Eddie, 62, took up cigarettes when he was just eight years old and at one point was smoking 60 a day. Now he is warning young people that the habit is “crazy.”
“If my story helps even one person to give up cigarettes, then I’ll feel that I have achieved something,” he says.
Eddie, from Ballymurphy Road in west Belfast, abandoned the weed in October with the help of nicotine replacement patches and sheer willpower. But it was the death of his second sister just over a year earlier that made him realise he had to do something.
“I’d already lost my father, and then in the space of 18 months my other sister and my brother. They were all smokers. But when my second sister died, that was when I decided I had to stop myself. I tried various things, like acupuncture, which didn’t work. But I finally managed – and now I want my two daughters to do the same. One of them has tried and failed, but she’s trying again and is going to see a hypnotist this week. “
Eddie, who suffers from the chest disease emphysema, has been congratulated on his success in beating the tobacco habit by Northern Ireland Chest, Heart and Stroke. Its Chief Executive, Andrew Dougal, said: “As we have often pointed out, nicotine is more addictive than heroin, and our best advice to young people is not to start in the first place.”

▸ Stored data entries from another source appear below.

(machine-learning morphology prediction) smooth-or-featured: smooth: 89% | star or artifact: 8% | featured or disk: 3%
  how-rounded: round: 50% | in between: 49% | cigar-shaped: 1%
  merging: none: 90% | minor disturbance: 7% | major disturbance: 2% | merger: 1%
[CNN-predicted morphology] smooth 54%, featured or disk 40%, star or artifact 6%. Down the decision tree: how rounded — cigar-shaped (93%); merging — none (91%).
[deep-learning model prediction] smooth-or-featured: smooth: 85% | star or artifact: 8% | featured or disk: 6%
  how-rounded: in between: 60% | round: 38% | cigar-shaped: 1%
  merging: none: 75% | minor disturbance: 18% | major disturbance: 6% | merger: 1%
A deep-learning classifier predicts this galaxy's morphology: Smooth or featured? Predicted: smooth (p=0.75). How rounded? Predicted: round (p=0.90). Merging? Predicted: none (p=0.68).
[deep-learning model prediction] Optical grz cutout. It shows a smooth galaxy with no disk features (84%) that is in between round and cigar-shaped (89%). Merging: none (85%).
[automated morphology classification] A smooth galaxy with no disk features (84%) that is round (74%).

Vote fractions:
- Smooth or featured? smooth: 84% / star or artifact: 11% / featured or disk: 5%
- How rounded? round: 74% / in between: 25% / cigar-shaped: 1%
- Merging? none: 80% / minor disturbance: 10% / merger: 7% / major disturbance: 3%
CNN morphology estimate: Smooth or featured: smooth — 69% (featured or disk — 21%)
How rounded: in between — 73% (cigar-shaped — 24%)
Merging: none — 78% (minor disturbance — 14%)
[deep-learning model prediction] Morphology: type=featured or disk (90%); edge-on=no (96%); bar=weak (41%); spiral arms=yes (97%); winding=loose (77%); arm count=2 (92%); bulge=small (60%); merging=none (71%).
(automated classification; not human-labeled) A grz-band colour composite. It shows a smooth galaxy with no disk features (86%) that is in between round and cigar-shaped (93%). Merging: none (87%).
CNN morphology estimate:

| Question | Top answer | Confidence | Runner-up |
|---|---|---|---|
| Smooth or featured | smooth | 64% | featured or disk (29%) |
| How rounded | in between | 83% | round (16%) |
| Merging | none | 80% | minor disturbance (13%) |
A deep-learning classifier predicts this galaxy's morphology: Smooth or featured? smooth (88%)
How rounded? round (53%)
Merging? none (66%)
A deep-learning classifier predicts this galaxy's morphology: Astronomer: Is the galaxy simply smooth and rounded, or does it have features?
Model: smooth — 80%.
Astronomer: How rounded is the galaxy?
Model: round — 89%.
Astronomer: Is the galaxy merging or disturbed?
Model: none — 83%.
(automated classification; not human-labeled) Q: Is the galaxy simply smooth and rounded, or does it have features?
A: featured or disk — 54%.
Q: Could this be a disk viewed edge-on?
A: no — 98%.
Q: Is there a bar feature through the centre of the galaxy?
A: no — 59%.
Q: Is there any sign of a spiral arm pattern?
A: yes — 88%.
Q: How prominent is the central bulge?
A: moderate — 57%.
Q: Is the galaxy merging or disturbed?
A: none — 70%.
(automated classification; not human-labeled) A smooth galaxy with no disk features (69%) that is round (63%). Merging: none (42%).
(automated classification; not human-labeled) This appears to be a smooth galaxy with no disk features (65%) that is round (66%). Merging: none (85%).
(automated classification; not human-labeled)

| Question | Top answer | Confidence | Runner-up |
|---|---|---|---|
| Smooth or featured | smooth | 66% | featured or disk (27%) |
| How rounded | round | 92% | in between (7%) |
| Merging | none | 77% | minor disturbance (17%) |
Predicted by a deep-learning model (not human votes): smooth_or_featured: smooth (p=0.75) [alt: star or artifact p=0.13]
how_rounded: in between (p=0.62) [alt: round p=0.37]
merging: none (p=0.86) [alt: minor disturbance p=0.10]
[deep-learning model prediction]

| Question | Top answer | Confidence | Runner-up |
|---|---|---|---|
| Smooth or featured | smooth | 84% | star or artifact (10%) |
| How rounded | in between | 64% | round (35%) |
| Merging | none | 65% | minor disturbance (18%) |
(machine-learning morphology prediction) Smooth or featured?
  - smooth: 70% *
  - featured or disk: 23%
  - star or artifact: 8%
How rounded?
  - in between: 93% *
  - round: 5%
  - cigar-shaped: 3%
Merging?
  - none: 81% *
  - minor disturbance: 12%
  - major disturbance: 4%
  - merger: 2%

The charity is marking No Smoking Day by offering health and fitness advice to pupils at La Salle School in west Belfast.
Eddie wishes such advice had been around when he was younger.
“When I took up cigarettes, everyone smoked,” he says. “Film stars would light up on screen. As well as that, cigarettes were cheap. You could buy them in packets of five, and we didn’t know they caused cancer and other diseases. But kids nowadays have no excuse. I see them smoking, and I think they’re crazy to do it when there’s so much information about the dangers.”
Saying goodbye to tobacco has had another, unexpected, health benefit for Eddie. “I am eating better,” he says. “But when I was smoking I would never have thought of eating a piece of fruit. Now I can taste food properly, and when I smell smoke on someone’s clothes, I wonder how I went through so many years smelling the same way.”